Okay, dann sollte er es erst mal mit seinem aktuellen Netzteil versuchen. Wenn es reicht, umso besser  Wären dann 70€ gespart  

Mobil gesendet


----------



## knutknuelle (29. Juli 2014)

https://www.mindfactory.de/shopping...22041b31420c0f8e6a02a329ad9a113773271d7c280f8

Das wären jetzt die Dinger!
Wegen Energieversorgung :
Habe halt 2 LED- Lüfter und 2 kleinere Lüfter im Gehäuse. 
Würde aber wenn es so weit ist erst austesten ob mein aktuelles Netzteil für die neuen Teile ausreicht oder nicht.


----------



## Herbboy (29. Juli 2014)

Solche Lüfter brauchen vlt 3-5W, daran wird es sicher nicht scheitern. Teste es einfach mal - wenn es NICHT reicht, startet der PC oder geht bei 3D-Last aus - das ist alles.

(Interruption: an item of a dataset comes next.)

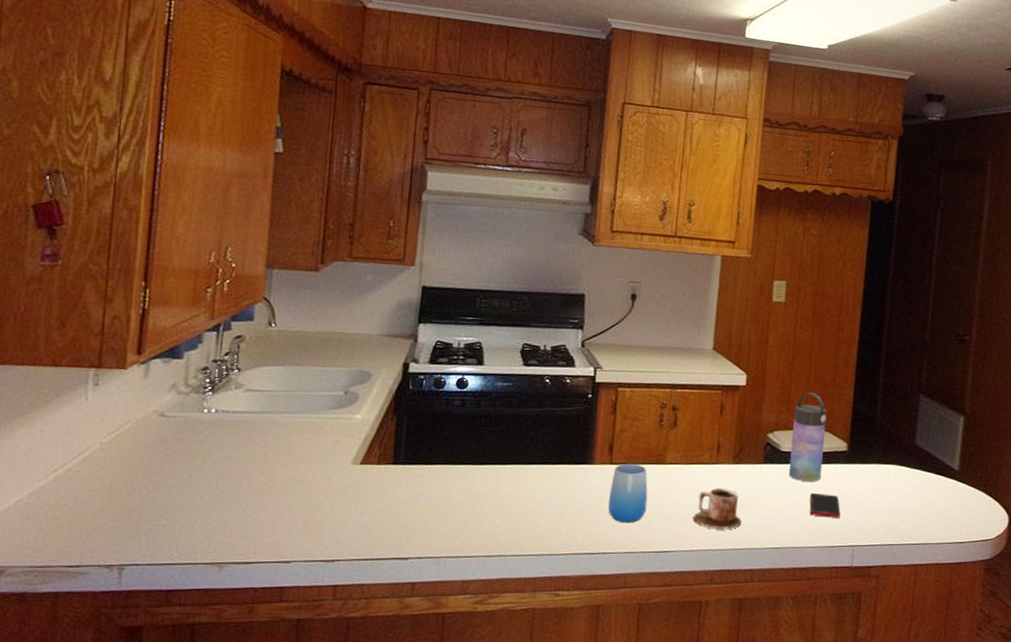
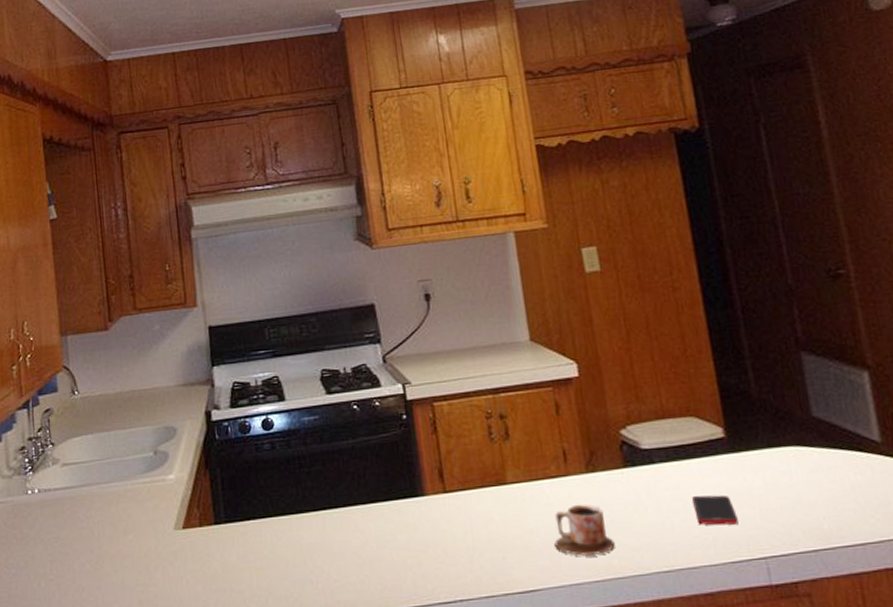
cup: present [608,463,648,524] -> none [449,488,498,562]
water bottle: present [788,392,827,482] -> none [645,372,701,483]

Als Board würde das hier auch gut sein und ein bisschen günstiger: ASRock H97M Pro4 Intel H97 So.1150 Dual Channel DDR3 mATX Retail 

Beim RAM musst Du halt aufpassen, falls Du einen größeren Kühler für die CPU verwendest oder mal verwenden willst. Du kannst auch das hier nehmen, sehr bewährt 8428808 - 8GB (2x 4096MB) Crucial Ballistix Sport DDR3-1600 DIMM


----------



## Enisra (29. Juli 2014)

najaaaa
also die Dinger gehören nun nicht gerade zu den Stromfressern im system


----------



## Peacemaker-666 (29. Juli 2014)

Ja, wie  gesagt, das Schlimmste, was passieren kann, ist, dass der PC ausgeht. Kaputt gehen kann nix. 

Würde dir aber auch zu dem Ballistix RAM raten. 

Mobil gesendet


----------